Enjeux épidémiologiques
En France, plus de 15 % des salariés travaillent de nuit (soit 3,5 millions de travailleurs). Les chiffres pour les travailleurs de nuits non-salariés et les travailleurs postés sont moins précis, mais atteignent probablement plus de 4 millions de travailleurs.
Définition du travail de nuit et du travail posté
- Travail de nuit (article L. 3122-29 du Code du travail) : on appelle travail de nuit tout travail accompli entre 21 heures et 6 heures.
Dans ce cadre réglementaire, est considéré comme travailleur de nuit :- Celui pour qui l’horaire de travail habituel comprend au moins 3 heures dans la période considérée comme travail de nuit (soit 21 h/6 h), et ce, au moins 2 fois par semaine ;
- Celui qui réalise un nombre minimal d’heures de nuit sur une période de référence, établie par accord ou convention. À défaut d’accord, le nombre minimal d’heures à accomplir est de 270 heures pour une période de 12 mois consécutifs (art.
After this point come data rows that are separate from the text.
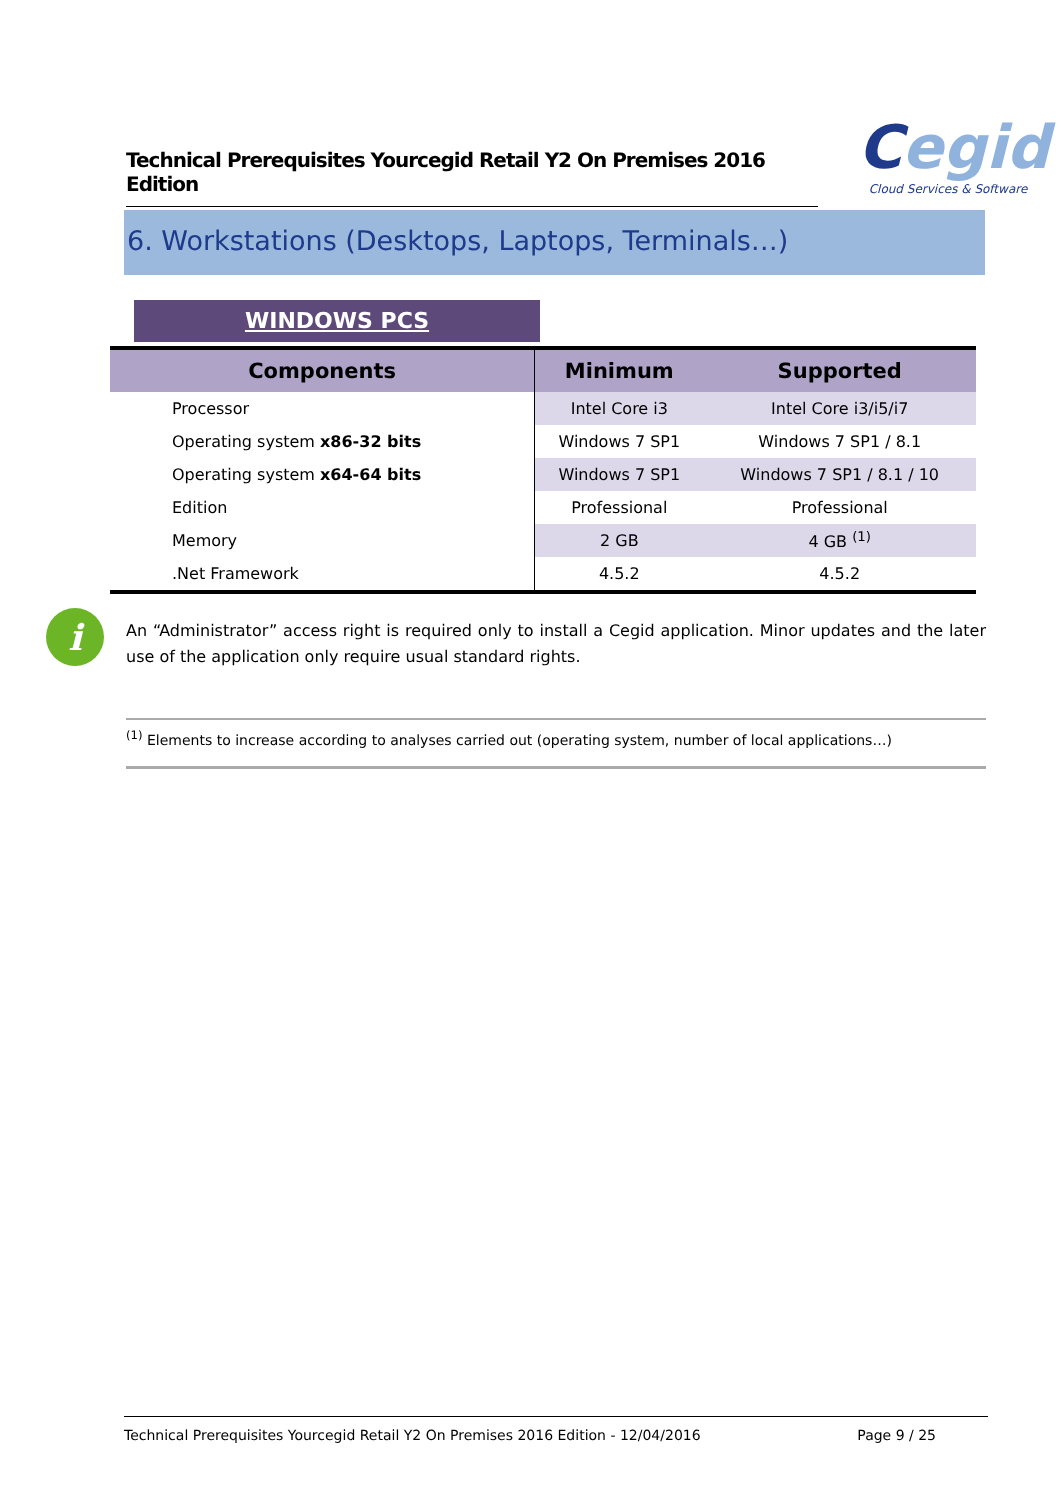Technical Prerequisites Yourcegid Retail Y2 On Premises 2016 Edition
Cegid
Cloud Services & Software
6. Workstations (Desktops, Laptops, Terminals…)
WINDOWS PCS
| Components | Minimum | Supported |
| --- | --- | --- |
| Processor | Intel Core i3 | Intel Core i3/i5/i7 |
| Operating system x86-32 bits | Windows 7 SP1 | Windows 7 SP1 / 8.1 |
| Operating system x64-64 bits | Windows 7 SP1 | Windows 7 SP1 / 8.1 / 10 |
| Edition | Professional | Professional |
| Memory | 2 GB | 4 GB <sup>(1)</sup> |
| .Net Framework | 4.5.2 | 4.5.2 |
i
An “Administrator” access right is required only to install a Cegid application. Minor updates and the later use of the application only require usual standard rights.
<sup>(1)</sup> Elements to increase according to analyses carried out (operating system, number of local applications…)
Technical Prerequisites Yourcegid Retail Y2 On Premises 2016 Edition - 12/04/2016 Page 9 / 25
L. 3122-31et R. 3122-8 du Code du travail).
- Travail posté (directive européenne 93/104/CE, complétée par la directive 2003/88/CE): on appelle travail posté tout mode d’organisation du travail en équipe selon lequel des travailleurs occupent successivement sur les mêmes postes de travail, selon un certain rythme de type 3 × 8 (8 h de nuit, 8 h de matin, 8 h d’après-midi), y compris le rythme rotatif, et qui peut être de type continu ou discontinu, entraînant pour les travailleurs la nécessité d’accomplir leur tâche à des périodes différentes de 24 heures selon les jours ou les semaines de travail.

Conséquence du travail de nuit et posté
Le travail de nuit et posté perturbe les rythmes circadiens et entraîne une désynchronisation de l’horloge biologique endogène et une insuffisance chronique de sommeil (en moyenne 1 h de sommeil en moins que les travailleurs de jours) qui peut avoir des répercussions sur le comportement veille-sommeil et sur la régulation physiologique
globale de l’organisme et entraîner un risque pour la santé.
- Conséquences sur le comportement veille-sommeil
- Insuffisance chronique de sommeil,
- Plainte d’hypersomnolence et risque accidentel : en conduite automobile (sur trajet de retour de travail notamment) et accidents de travail,
- Plainte d’insomnie.
- Cancer : le travail de nuit et posté est « probablement cancérigène ». Le risque est avéré pour le cancer du sein chez la femme et le cancer de la prostate chez l’homme.
- Risque cardiovasculaire et métabolique
- risque avéré de syndrome métabolique,
- risque probable d’obésité, de diabète de type 2 et de maladies athéromateuses.
- Grossesse : risque augmenté d’avortement spontané, d’accouchement prématuré et de retard de croissance intra-utérin.
- Risque psychiatrique : probable risque d’augmentation de trouble dépressif et trouble anxieux.
- Syndrome de désadaptation au travail en horaires décalés ou de nuit : plaintes d’insomnie et/ou d’hypersomnolence avec répercussions fonctionnelles, accompagnées d’une réduction du temps total de sommeil en lien avec les horaires de travail récurrents.
Agenda du sommeil d’un travailleur posté,
adapté au niveau du sommeil

Surveillance des travailleurs de nuit et postés
Cadre médico-légal
En médecine du travail, selon l’article L. 3122-42 du Code du travail, la surveillance médicale des travailleurs de nuit est à l’appréciation du médecin du travail depuis 2017. Il est recommandé une surveillance annuelle. Les travailleurs de nuit doivent être informés des risques spécifiques lors de l’embauche et des surveillances.
L’article L. 122-25-1-1 stipule que les salariées enceintes ou venant d’accoucher bénéficient de mesures protectrices : à leur demande ou à la demande écrite du médecin du travail, elles seront affectées à un poste de jour pendant la durée de leur grossesse notamment, sans diminution de leur rémunération.
Surveillance par la médecine du travail
- Somnologique : par échelle de sévérité de la somnolence et agenda du sommeil.
- Cardio-métabolique : surveillance TA, tour de taille, IMC, bilan lipidique, glycémie standard.
- Cancer : surveillance du dépistage régulier et du suivi gynécologique/urologique.
- Grossesse : éviter le travail de nuit ou posté à partir de la 12e semaine d’aménorrhée
- Psychiatrique : surveillance.
Les rôles des médecins
- Médecin généraliste ou médecin du sommeil : informer
Les travailleurs de nuit et posté doivent être informés des risques et des mesures de prévention. - Médecine du travail : Informer des risques et évaluer le risque au poste de travail
Conseil à l’employeur des rotations dans le sens horaire, d’éviter les rythmes de rotation rapide, de favoriser l’exposition à la lumière en début de poste.